The data lake; we’ve all heard of it, but do we know exactly what it is? In our experience people recognize that it’s an exciting concept, and they can convey that it’s supposed to be a central repository for all enterprise data that companies can then leverage using analytics in order to gain valuable business insights. But when it comes to the details of the lake, what people know for sure gets increasingly shakier. And the line between truths, half-truths, and myths gets blurry quickly.
Hence, the need for a practitioner’s guide to the data lake.
The data lake as a concept is easy enough to generally understand, but it gets a little more complicated when talking about what makes a good one – or even how to build one. So most importantly, let’s iron out what exactly a data lake should be.
- A single repository that can handle all enterprise data, both structured and unstructured
In order for a data lake to be effective, it needs to hold all organizational data. From word documents, to email metadata, to transaction data… and everything else in between.
- A single governance platform where data is managed to address any risk concerns
Having a lake is the easy part. The hard part is managing it, and of course mitigating risk and privacy issues.
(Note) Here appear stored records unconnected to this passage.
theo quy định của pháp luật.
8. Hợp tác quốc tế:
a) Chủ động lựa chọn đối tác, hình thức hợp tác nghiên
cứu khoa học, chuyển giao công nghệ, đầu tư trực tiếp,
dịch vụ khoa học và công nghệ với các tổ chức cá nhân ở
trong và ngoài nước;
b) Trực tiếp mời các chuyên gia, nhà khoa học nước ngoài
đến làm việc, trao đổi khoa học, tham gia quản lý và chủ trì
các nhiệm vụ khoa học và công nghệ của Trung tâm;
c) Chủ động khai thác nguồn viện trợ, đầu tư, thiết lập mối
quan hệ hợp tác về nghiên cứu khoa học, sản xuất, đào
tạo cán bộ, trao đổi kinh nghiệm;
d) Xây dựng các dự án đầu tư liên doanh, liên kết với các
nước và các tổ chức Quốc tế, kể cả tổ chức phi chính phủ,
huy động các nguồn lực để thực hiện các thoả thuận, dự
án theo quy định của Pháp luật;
Therefore, making sure your governance provider is capable of handling and protecting the data lake (even at the individual document level) is absolutely essential. Granular access control settings are needed to stop sensitive data from falling into the wrong hands.
- A duplicate-free and bias-free foundation for analytics
Before being able to glean actionable business insights through analytics, you need a clean data set: a data set that’s free of duplicate content and sampling biases. Without this, all the work that went into creating, maintaining, and managing the data lake is all for naught.
So in the end, the data lake should be an extremely useful data handling approach for any company: an advanced method for storing data and turning it into a valuable resource. However, there’s a catch. A poorly constructed and managed data lake may produce “insights” that are incorrect and misleading. A lake is purposely constructed, controlled, managed, and cleaned.
In reality, the ideal lake is more like a manmade data reservoir, with a monitored flow inwards and a dam for regulating outflow. But that doesn’t have the same fun ring to it, now does it?